▶ [Task brief]
Reproduce, exactly as they appear, the line containing "[277,387,460,400] // /holograms" and every line after it, ending with the last line of the records.

++++ Listed entries ++++

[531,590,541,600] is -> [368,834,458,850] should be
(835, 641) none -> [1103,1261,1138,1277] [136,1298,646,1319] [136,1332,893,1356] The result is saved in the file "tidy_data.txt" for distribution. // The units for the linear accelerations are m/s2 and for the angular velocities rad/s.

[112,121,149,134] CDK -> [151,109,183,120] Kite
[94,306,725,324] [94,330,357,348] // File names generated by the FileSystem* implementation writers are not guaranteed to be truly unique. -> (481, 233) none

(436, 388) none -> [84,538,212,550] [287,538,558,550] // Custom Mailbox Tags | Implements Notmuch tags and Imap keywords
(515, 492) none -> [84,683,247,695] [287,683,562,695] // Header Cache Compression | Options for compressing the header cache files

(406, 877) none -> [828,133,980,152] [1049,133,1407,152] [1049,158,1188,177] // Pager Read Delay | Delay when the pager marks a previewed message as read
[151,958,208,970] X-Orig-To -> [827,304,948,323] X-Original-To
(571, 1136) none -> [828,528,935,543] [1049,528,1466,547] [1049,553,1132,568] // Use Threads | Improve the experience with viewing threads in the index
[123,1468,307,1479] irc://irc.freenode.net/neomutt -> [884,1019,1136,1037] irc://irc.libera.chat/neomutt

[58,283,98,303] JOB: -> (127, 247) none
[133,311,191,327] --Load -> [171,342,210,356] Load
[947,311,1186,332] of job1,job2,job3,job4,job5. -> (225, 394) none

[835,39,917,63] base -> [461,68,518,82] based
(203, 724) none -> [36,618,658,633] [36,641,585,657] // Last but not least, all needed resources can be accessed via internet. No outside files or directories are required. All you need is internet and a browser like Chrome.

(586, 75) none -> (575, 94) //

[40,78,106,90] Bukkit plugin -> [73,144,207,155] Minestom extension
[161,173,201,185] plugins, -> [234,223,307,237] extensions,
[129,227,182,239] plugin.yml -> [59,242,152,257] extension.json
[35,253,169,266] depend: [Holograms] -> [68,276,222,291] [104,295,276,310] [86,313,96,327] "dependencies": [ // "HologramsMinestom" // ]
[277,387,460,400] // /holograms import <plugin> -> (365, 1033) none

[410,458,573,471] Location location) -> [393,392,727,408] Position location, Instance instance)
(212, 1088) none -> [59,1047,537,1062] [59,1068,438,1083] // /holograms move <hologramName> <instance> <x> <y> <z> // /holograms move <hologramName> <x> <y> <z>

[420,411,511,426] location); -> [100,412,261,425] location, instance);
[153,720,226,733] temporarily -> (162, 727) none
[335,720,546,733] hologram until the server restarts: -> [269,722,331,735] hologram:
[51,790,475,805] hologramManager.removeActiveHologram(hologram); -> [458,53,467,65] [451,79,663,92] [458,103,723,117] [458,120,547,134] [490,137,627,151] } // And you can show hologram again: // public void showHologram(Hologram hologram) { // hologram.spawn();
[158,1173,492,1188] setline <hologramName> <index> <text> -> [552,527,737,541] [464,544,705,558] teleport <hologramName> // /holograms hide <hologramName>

++++

▶ [Answer to the exercise]
[277,387,460,400] // /holograms import <plugin> -> (365, 1033) none

[410,458,573,471] Location location) -> [393,392,727,408] Position location, Instance instance)
(212, 1088) none -> [59,1047,537,1062] [59,1068,438,1083] // /holograms move <hologramName> <instance> <x> <y> <z> // /holograms move <hologramName> <x> <y> <z>

[420,411,511,426] location); -> [100,412,261,425] location, instance);
[153,720,226,733] temporarily -> (162, 727) none
[335,720,546,733] hologram until the server restarts: -> [269,722,331,735] hologram:
[51,790,475,805] hologramManager.removeActiveHologram(hologram); -> [458,53,467,65] [451,79,663,92] [458,103,723,117] [458,120,547,134] [490,137,627,151] } // And you can show hologram again: // public void showHologram(Hologram hologram) { // hologram.spawn();
[158,1173,492,1188] setline <hologramName> <index> <text> -> [552,527,737,541] [464,544,705,558] teleport <hologramName> // /holograms hide <hologramName>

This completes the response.